Während Schründer sich noch eine halbe Stunde im Pausenraum ausruht, wandert sein Blut in die Laboratorien der Klinik. Dort wird es zunächst auf das Vorliegen von Infektionskrankheiten wie Hepatitis, HIV und Syphilis untersucht. Gibt es einen positiven Befund, erhält der Spender eine schriftliche Benachrichtigung, dass er sich im Institut melden soll. In der Regel schließt jedoch der Fragebogen auf die Spendetauglichkeit derartige Überraschungen aus. Nach bestandenen Tests können die Laboranten das Vollblut weiter verarbeiten. Sie trennen es in ein Erythrozyten- und in ein Plasmakonzentrat. So kann mit den Produkten einer Spende mehreren Menschen geholfen werden.
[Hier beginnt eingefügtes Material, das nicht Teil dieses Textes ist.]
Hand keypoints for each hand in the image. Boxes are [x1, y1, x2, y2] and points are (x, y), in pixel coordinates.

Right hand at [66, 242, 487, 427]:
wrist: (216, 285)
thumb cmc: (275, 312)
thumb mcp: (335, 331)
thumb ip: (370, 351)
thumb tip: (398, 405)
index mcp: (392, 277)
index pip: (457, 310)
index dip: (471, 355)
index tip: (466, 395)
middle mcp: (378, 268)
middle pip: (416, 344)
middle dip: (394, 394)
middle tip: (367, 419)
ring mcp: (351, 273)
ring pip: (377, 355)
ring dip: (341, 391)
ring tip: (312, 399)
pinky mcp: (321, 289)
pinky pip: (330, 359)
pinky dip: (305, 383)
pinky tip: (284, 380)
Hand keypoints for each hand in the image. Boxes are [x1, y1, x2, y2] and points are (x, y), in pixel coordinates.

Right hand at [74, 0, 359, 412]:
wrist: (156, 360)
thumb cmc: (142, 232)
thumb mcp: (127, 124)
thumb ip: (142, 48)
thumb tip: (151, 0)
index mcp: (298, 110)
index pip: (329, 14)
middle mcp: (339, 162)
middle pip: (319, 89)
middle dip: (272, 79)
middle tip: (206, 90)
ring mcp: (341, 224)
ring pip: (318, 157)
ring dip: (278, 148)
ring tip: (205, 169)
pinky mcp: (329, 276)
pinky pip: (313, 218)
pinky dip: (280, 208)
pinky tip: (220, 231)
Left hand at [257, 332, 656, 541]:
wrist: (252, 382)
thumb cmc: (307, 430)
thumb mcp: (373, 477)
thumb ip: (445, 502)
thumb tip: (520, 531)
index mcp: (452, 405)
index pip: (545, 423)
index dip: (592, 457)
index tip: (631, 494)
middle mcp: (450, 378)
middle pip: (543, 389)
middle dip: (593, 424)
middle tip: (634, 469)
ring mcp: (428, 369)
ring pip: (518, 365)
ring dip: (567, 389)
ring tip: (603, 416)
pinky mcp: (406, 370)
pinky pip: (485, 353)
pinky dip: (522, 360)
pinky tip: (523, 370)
"Die allgemeine Spendebereitschaft nimmt ab", gibt Oberärztin Baumann zu bedenken. Im Institut für Transfusionsmedizin verzeichne man zwar einen Aufwärtstrend, aber deutschlandweit sei dieser nicht zu spüren. "Besonders, wenn wir auf die Alterspyramide schauen, wird deutlich, dass wir künftig noch mehr Blut brauchen werden", betont Baumann. "Je mehr ältere Menschen, desto mehr Krankheiten", rechnet sie ergänzend vor. Im Jahr 2003 wurden allein im Uniklinikum 28.027 Blutspenden verabreicht. A positiv und null positiv sind die am häufigsten vorkommenden Blutgruppen. Besonders gefragt ist null negativ. "Das ist für alle Blutgruppen verträglich", hebt Baumann hervor. Während ihrer Studienzeit ist sie selbst regelmäßig zur Spende gegangen. Seit 1998 arbeitet sie in Münster und machte hier ihren Facharzt für Transfusionsmedizin.
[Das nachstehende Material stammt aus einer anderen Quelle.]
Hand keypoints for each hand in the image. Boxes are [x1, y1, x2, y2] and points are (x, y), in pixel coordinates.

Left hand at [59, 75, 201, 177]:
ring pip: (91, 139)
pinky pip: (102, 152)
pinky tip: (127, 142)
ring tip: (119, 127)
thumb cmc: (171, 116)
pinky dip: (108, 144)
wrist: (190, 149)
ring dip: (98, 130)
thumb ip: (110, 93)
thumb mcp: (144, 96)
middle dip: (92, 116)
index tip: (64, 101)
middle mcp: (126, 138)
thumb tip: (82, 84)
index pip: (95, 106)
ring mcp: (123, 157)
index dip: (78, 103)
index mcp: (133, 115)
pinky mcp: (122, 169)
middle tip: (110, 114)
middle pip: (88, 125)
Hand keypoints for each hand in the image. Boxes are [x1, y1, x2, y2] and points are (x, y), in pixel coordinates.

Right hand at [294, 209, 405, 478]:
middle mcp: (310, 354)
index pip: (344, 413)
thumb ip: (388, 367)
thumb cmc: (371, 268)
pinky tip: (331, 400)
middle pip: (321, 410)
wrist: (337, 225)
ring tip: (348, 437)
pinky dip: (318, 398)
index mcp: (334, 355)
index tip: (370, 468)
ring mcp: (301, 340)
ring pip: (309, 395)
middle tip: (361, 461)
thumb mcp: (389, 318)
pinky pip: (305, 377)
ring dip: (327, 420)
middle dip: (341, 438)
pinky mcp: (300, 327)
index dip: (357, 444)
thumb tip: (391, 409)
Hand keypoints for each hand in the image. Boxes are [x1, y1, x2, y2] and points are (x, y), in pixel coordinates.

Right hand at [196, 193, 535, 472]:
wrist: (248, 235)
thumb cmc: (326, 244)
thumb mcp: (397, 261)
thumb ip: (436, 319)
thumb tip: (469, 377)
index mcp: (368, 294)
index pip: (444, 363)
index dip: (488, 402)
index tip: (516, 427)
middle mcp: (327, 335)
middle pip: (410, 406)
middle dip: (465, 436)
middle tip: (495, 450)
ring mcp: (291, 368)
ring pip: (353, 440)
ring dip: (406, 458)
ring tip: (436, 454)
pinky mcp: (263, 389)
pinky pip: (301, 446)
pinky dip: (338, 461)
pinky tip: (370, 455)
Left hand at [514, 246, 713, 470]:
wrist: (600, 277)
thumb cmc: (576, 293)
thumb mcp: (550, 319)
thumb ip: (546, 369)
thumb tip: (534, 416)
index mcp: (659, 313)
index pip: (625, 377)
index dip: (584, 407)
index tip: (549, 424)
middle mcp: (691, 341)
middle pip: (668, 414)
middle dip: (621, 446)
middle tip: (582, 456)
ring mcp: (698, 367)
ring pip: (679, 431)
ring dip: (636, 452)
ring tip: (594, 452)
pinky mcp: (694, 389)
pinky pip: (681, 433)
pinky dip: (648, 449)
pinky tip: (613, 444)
Rund zwei Stunden sind vergangen, als Michael Schründer den Heimweg
antritt. Er macht in einem Supermarkt halt und kauft ein: zwei Liter
Milch, eine Sechser-Packung Eier, 1,5 Liter Apfelsaft, eine Packung
Fischstäbchen, ein Brot, eine Tafel Schokolade und eine Flasche
Ketchup. "Jetzt ist die Hälfte des Geldes wieder weg", stellt er an der
Kasse fest. 20 Euro hat er als pauschale Aufwandsentschädigung für die
Blutspende bekommen. Ob Schründer auch künftig Blut spenden wird, weiß
er noch nicht genau. Es hört sich aber so an, denn er sagt: "Beim
nächsten Mal werde ich auf jeden Fall ausgeschlafen sein."